J.R. Hay

Looking to sharpen my poor programing skills, I decided to take on an afternoon side project. Scouring through the various forums I came across a math problem which I thought was and interesting and within the reach of my skills – the Knights Tour. The premise is simple, take a Knight at any of the four corners of the chess board and move such that you land on every space once without repetition. For my weapon of choice I chose MATLAB, primarily because it the one which I have the most comfort and the one I will be working with during my summer internship and in future research.

The solution I landed on works by taking all the potential moves and then looking at their potential moves, second order potential moves if you will. Potential moves being moves that abide by the rules of the Knight, abide by the boundary conditions (don’t exit the board), and have not already been made.
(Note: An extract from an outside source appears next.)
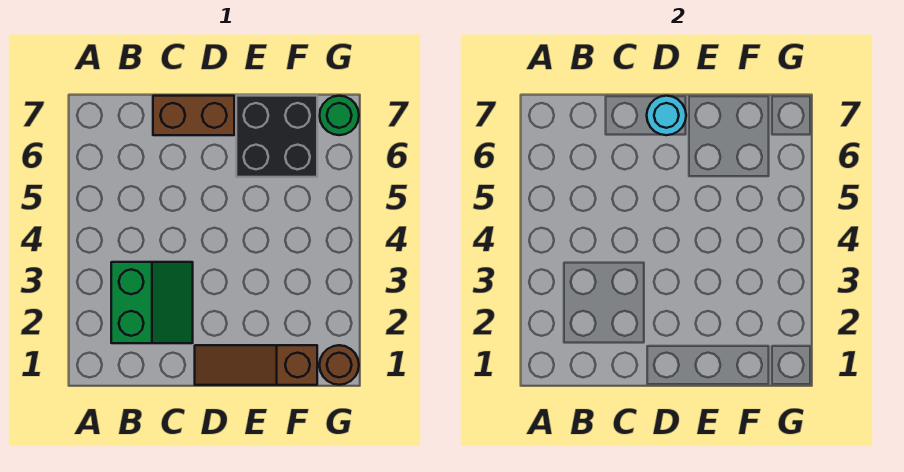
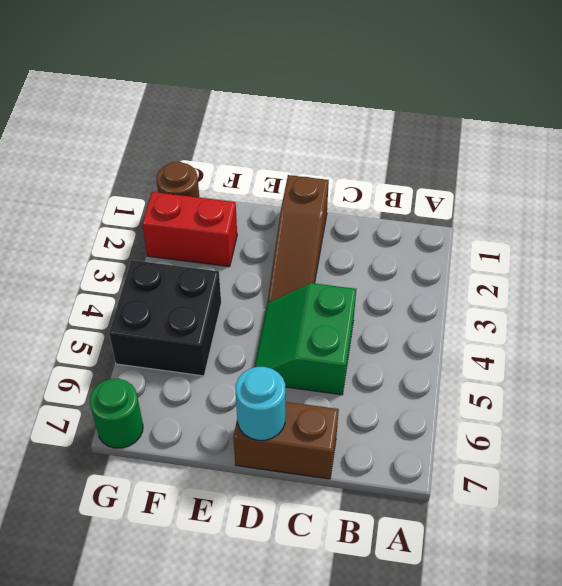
green 2x2 slope [111,262,193,343] -> green 2x2 slope moved to [254,283,356,395]
brown 1x3 slope [195,345,317,385] -> brown 1x3 slope turned to [267,175,329,303]
black 2x2 brick [236,96,317,177] -> black 2x2 brick moved to [109,260,221,376]
none -> red 1x2 brick [142,192,237,267]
The knight moves moves in the combinatorics of [+/-2,+/-1]. So if we set up a grid in which the checkerboard exists on a 8*8 coordinate system (0-7*0-7 because I like to start indexing at 0.) then we can compute these possible moves by adding the permutations to the current position. Next we can cull based off of the remaining two rules, boundary conditions, and moves already made. Now we have a list of possible moves… but which one do we choose?
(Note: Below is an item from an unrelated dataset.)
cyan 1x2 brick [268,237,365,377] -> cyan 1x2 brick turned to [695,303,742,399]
We run the whole thing again creating branches for each possible move. We note how many possible moves each branch has and choose the branch with the lowest possible moves, this is our best move. [Note if there are multiple best moves I randomly chose from them, this happens frequently during the first few moves and decreases as the board fills.]
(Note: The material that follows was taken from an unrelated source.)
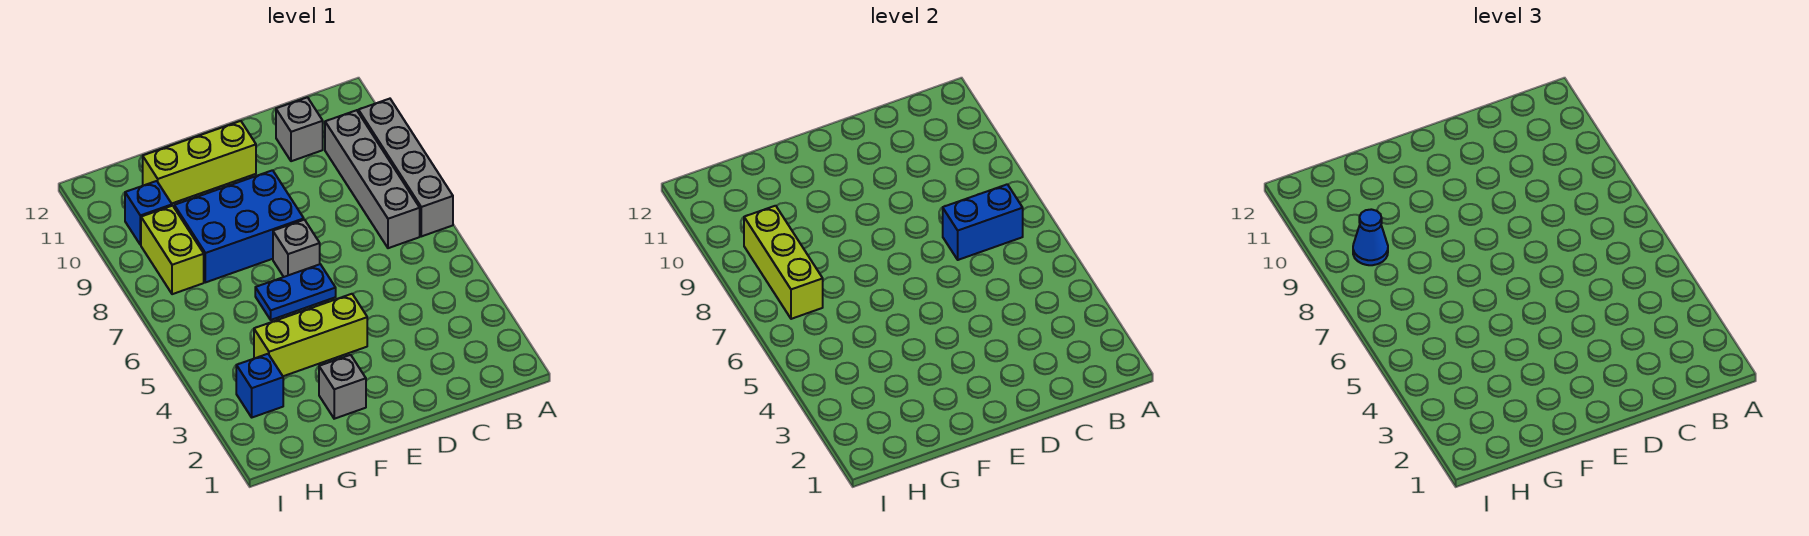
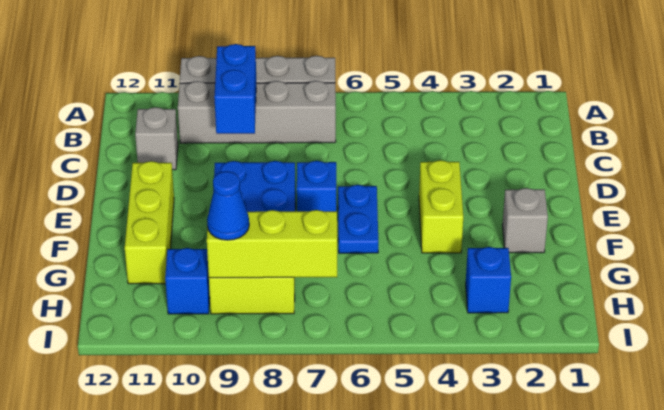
blue 1x2 brick [943,184,1023,260] -> blue 1x2 brick moved to [214,44,256,134]
lime 1x3 brick [254,294,367,376] -> lime 1x2 brick [419,160,463,253]
grey 1x1 brick [273,220,320,277] -> blue 1x1 brick [297,161,336,211]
This entire solution is based in graph theory, where all of our points are connected in a web like graph. Our goal is to hit every point on this graph once and only once a path known as a Eulerian Trail.

Here is my finished circuit, the orange squares are previous moves and the red square is the knight, since I only look toward the second order of possible moves it does not always make a Eulerian Trail.

All in all it was a fun project to sink an afternoon into and not to hard if you would like to go after it yourself.